(Circuit design text data)
-- Opening Marker --

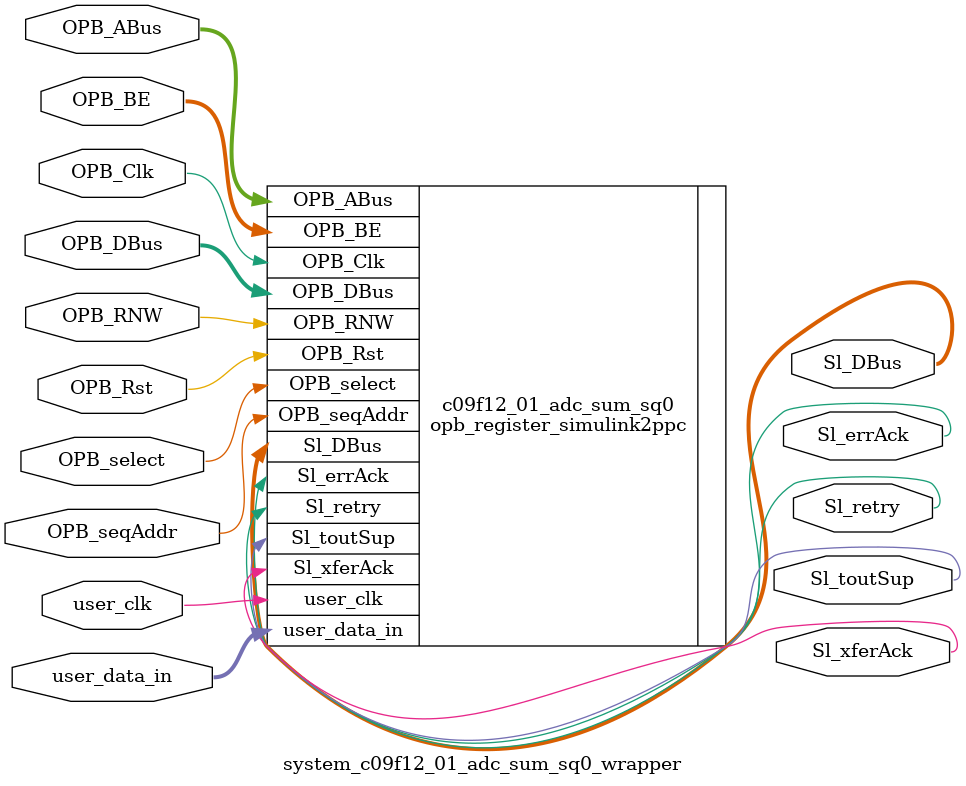
<source format=v>

module system_c09f12_01_adc_sum_sq0_wrapper
  (
    OPB_Clk,
    OPB_Rst,
    Sl_DBus,
    Sl_errAck,
    Sl_retry,
    Sl_toutSup,
    Sl_xferAck,
    OPB_ABus,
    OPB_BE,
    OPB_DBus,
    OPB_RNW,
    OPB_select,
    OPB_seqAddr,
    user_data_in,
    user_clk
  );
  input OPB_Clk;
  input OPB_Rst;
  output [0:31] Sl_DBus;
  output Sl_errAck;
  output Sl_retry;
  output Sl_toutSup;
  output Sl_xferAck;
  input [0:31] OPB_ABus;
  input [0:3] OPB_BE;
  input [0:31] OPB_DBus;
  input OPB_RNW;
  input OPB_select;
  input OPB_seqAddr;
  input [31:0] user_data_in;
  input user_clk;

  opb_register_simulink2ppc
    #(
      .C_BASEADDR ( 32'h01004500 ),
      .C_HIGHADDR ( 32'h010045FF ),
      .C_OPB_AWIDTH ( 32 ),
      .C_OPB_DWIDTH ( 32 ),
      .C_FAMILY ( "virtex5" )
    )
    c09f12_01_adc_sum_sq0 (
      .OPB_Clk ( OPB_Clk ),
      .OPB_Rst ( OPB_Rst ),
      .Sl_DBus ( Sl_DBus ),
      .Sl_errAck ( Sl_errAck ),
      .Sl_retry ( Sl_retry ),
      .Sl_toutSup ( Sl_toutSup ),
      .Sl_xferAck ( Sl_xferAck ),
      .OPB_ABus ( OPB_ABus ),
      .OPB_BE ( OPB_BE ),
      .OPB_DBus ( OPB_DBus ),
      .OPB_RNW ( OPB_RNW ),
      .OPB_select ( OPB_select ),
      .OPB_seqAddr ( OPB_seqAddr ),
      .user_data_in ( user_data_in ),
      .user_clk ( user_clk )
    );

endmodule


</source>
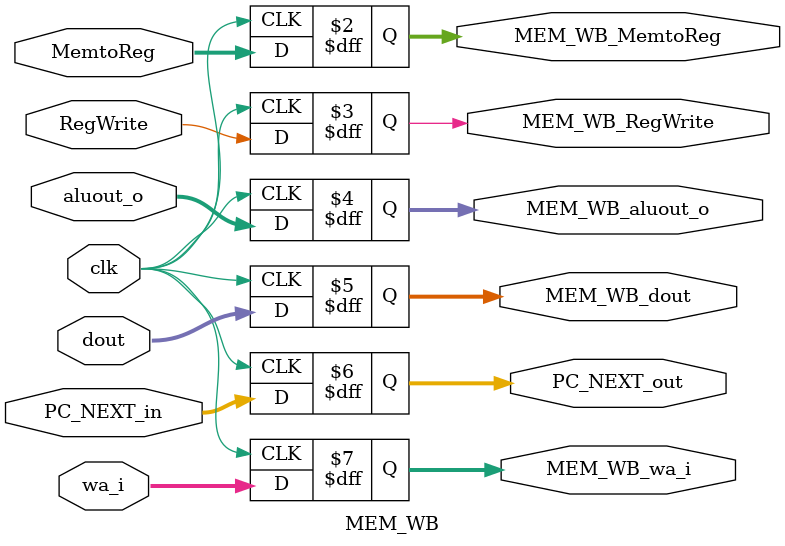
<source format=v>
module MEM_WB(
  input clk, 
  input [1:0]MemtoReg, 
  input [0:0]RegWrite,   
  output reg [1:0]MEM_WB_MemtoReg, 
  output reg [0:0]MEM_WB_RegWrite,
  input [31:0]aluout_o,
  output reg [31:0]MEM_WB_aluout_o,
  input [31:0]dout,
  output reg [31:0]MEM_WB_dout,
  input [31:0]PC_NEXT_in,
  output reg [31:0]PC_NEXT_out,
  input [4:0]wa_i,
  output reg [4:0]MEM_WB_wa_i
);

  always@( posedge clk)
    begin
      MEM_WB_MemtoReg=MemtoReg; 
      MEM_WB_RegWrite=RegWrite; 
      MEM_WB_aluout_o=aluout_o;
      MEM_WB_dout=dout;
      PC_NEXT_out=PC_NEXT_in;
      MEM_WB_wa_i=wa_i;
    end
endmodule
      
  








</source>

-- Closing Marker --

Give only the number of lines in the data that hold the word "output".

• Answer space:
11